= Positive handling =

Term for physical restraint in special education

Positive handling is a term used in British primary and special-needs education for the use of force and physical restraint of students.

It has also been defined as "the application of force with the intention of overpowering the child".

Positive handling has been described as a "difficult behaviour management strategy" and as "risk-reduced physical interventions that form part of the holistic response". The term has been in use since at least 2000.

Under Section 93 of the Education and Inspections Act 2006, school staff are legally authorized to use reasonable physical force to prevent or stop a pupil from: causing injury to themselves or others; committing a criminal offence; damaging property; or "prejudicing the maintenance of good order and discipline at the school or among any pupils receiving education at the school, whether during a teaching session or otherwise." There is no legal definition of what qualifies as "reasonable" physical force. However, as corporal punishment in schools is illegal in the UK, it can not be used as a form of punishment, and the law states that it "does not authorise anything to be done in relation to a pupil which constitutes the giving of corporal punishment" as defined by the Education Act 1996.
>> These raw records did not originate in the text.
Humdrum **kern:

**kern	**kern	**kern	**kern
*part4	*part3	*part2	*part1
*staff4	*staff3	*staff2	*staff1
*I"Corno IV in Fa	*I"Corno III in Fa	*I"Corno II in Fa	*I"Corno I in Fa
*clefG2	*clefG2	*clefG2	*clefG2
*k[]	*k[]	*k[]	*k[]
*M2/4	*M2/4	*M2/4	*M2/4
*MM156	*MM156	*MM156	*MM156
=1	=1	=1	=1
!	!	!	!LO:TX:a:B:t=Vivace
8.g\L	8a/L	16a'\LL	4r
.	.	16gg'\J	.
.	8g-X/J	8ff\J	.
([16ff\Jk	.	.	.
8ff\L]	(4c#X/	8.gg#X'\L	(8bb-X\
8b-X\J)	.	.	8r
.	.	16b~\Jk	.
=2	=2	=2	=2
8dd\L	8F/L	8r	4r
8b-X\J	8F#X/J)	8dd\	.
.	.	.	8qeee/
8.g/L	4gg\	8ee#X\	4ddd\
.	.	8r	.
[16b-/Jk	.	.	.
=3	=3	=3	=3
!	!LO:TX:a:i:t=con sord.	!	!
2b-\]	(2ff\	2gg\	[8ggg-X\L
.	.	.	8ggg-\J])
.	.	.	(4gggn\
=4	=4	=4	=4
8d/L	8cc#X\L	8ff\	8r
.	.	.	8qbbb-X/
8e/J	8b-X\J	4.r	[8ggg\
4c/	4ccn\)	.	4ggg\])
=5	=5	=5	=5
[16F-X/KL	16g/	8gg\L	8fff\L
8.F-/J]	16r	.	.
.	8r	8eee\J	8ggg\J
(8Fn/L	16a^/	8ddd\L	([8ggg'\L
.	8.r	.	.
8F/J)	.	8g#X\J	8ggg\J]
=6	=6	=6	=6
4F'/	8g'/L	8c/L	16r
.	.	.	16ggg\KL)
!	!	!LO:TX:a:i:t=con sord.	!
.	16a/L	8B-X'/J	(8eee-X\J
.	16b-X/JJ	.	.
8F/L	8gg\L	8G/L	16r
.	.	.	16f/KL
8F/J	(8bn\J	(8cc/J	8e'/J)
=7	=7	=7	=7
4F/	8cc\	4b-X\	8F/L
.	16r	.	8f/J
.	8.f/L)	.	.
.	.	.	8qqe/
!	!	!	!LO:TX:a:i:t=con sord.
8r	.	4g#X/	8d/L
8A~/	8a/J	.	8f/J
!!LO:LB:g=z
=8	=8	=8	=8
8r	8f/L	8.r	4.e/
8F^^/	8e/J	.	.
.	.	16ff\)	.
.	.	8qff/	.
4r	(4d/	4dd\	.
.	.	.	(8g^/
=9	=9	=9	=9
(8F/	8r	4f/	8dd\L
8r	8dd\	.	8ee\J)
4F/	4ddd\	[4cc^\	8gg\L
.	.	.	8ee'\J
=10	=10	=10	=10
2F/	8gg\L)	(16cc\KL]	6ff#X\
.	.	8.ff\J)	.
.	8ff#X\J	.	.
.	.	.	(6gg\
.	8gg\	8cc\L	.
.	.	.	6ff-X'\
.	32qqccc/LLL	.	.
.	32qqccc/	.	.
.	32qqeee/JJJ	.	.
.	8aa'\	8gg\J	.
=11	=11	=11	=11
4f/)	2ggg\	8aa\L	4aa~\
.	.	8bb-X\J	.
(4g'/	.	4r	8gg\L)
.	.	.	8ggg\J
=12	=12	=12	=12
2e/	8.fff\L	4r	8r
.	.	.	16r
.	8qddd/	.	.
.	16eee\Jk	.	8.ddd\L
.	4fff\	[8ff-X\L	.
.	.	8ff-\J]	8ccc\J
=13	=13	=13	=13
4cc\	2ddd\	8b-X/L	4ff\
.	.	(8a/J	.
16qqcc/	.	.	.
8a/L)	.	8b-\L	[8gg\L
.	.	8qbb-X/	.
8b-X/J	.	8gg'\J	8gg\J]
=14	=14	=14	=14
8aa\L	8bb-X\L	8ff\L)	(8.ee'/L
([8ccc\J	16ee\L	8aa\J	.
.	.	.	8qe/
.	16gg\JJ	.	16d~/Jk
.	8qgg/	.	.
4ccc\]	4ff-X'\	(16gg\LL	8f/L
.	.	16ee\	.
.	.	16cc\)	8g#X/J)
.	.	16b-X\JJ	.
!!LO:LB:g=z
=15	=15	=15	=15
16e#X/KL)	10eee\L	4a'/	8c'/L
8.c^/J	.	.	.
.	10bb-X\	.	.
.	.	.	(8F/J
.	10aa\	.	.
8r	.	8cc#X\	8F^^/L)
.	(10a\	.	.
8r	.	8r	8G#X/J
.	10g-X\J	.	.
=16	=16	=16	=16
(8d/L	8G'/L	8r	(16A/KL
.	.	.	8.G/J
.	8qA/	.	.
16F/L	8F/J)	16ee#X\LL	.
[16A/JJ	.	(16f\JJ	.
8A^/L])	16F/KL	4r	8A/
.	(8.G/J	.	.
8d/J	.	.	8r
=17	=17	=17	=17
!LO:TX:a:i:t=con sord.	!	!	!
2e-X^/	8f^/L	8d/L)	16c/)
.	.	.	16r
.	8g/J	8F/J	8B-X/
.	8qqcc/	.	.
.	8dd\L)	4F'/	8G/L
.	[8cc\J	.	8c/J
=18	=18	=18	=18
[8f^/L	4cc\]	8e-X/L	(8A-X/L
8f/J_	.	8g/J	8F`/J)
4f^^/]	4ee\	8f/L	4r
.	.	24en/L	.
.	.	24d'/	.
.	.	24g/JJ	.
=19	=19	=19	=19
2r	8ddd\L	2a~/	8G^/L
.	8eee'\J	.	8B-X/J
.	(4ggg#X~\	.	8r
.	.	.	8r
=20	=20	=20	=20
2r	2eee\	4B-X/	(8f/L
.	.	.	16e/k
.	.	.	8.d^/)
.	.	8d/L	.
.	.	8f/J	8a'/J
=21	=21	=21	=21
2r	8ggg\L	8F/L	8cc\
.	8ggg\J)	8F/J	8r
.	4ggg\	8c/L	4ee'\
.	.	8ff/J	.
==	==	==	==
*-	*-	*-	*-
Positive handling refers to a graduated approach towards the control of extreme behaviour by adopting the least intrusive intervention for the shortest period of time, beginning with verbal, non-physical de-escalation techniques first. Guidance on positive handling generally recommends physical intervention only as a last resort.

School staff require training, which is also a legal obligation of teaching institutions. They are also required to document and maintain a record of incidents.

Positive Handling is a statutory and mandatory training, in accordance to Section 2 and 3 of the Health and Safety at Work etc. Act 1974.

It represents a significant investment and undertaking for all staff. Increasingly, staff and managers have expressed the need to acknowledge existing understanding and experience due to raising violence in schools.

The both term itself and the use of physical restraint are the subject of some controversy. Ollie Frith, in an article for the Crisis Prevention Institute, stressed the importance of clear and precise language, saying "it makes no sense that something as extreme as physical or environmental restraint can be labelled 'positive'" and that "even if restraint is necessary, softening the terms or describing such interventions as 'positive' is not helpful and does not convey the seriousness of the situation". Frith as wrote that by "simply offering basic restraint training" schools risk "siloing the issue by giving teachers a route to an outcome in a moment of crisis without trying to identify the problems leading up to it."